末席は、すでにショックを乗り越え、自信を持って応える。

「まさにそうですね。さらにいえば『天秤だ』ということも実際、そのとおり。天秤の関係を専門的には『葛藤』、あるいは『ジレンマ』と言ったりします。どちらかが増すと、どちらかが少なくなる」

 今回は出番が少ないな、と危惧をしていた嶋野がここぞとばかりに補足した。

「葛藤やジレンマは、数式で表すと、たとえばa=x+yあるいはa=xyのようになる。aは定数で、ある定量の数です。xとyは変数で(ヴァリアブル、ファクターとも)、ここでは 、x=リバティ、y=リベラル、と置いてみましょう。どちらの数式でも、xが増えればyが減り、xが減ればyが増えるのを確認してください」

 ケンジは、数式が出てきたことに面を食らっている。末席は嶋野の数学的暴走を目で制しながら、フォローを試みる。

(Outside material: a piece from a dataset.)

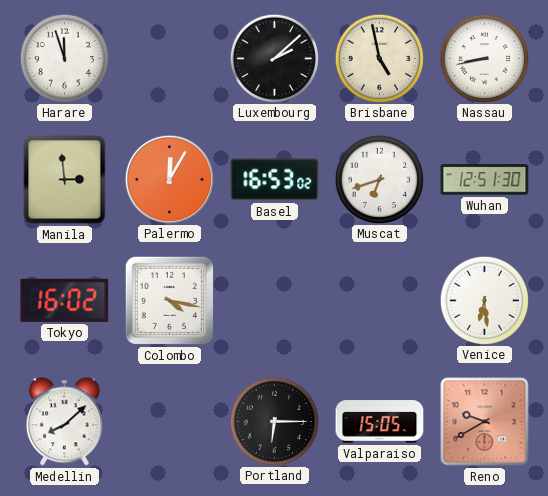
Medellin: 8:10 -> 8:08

「たとえば、世の中が『自由』と『平等』の天秤で成り立っているとして、それでは、どのくらいのバランスがいいのかを論じるときに、純粋なxと純粋なyがはっきりしていたほうが、分析しやすいですよね。『それぞれの要素がこれくらいで入っている塩梅です』というふうに説明もしやすい。このときの純粋なxやyを『理念型』や『モデル』と呼んだりもします」

 ケンジは、パッチリと目が開いた、というふうに清々しく答える。

「だからお2人は、極端な例を持ち出すんですね!」

 ケンジの素朴な質問への満額回答を確信した末席は、まんざらでもない表情で続ける。

「理念型xと理念型yを組み合わせて、より大きなモデル、たとえば葛藤のモデル(a=x+yなど)を作っていったりもします。このように、モデルを構築していくことで、フクザツな現実社会のなかで見えにくくなっている両者の関係性を、非常にスッキリと見えやすくしていくわけですね。また、こうすることによって、変数のバランスを自由に変えてみたり、そうするとどうなるかを想像してみる、という『思考実験』(頭の中での仮想実験)ができるようになります。たとえば、最近のものでわかりやすい例を挙げると、『白熱教室』で知られるマイケル・サンデルの正義論がいいかもしれませんね。彼の問う、『コミュニティの最大の利益の追求』(=x)か、『個人の尊厳の尊重』(=y)か、というのも典型的な葛藤モデルの議論*7なんですね」

*7 たとえば、5人で遭難した時に、4人が助かるために1人を犠牲にしてよいか(正当化され得るか)、という議論などが典型。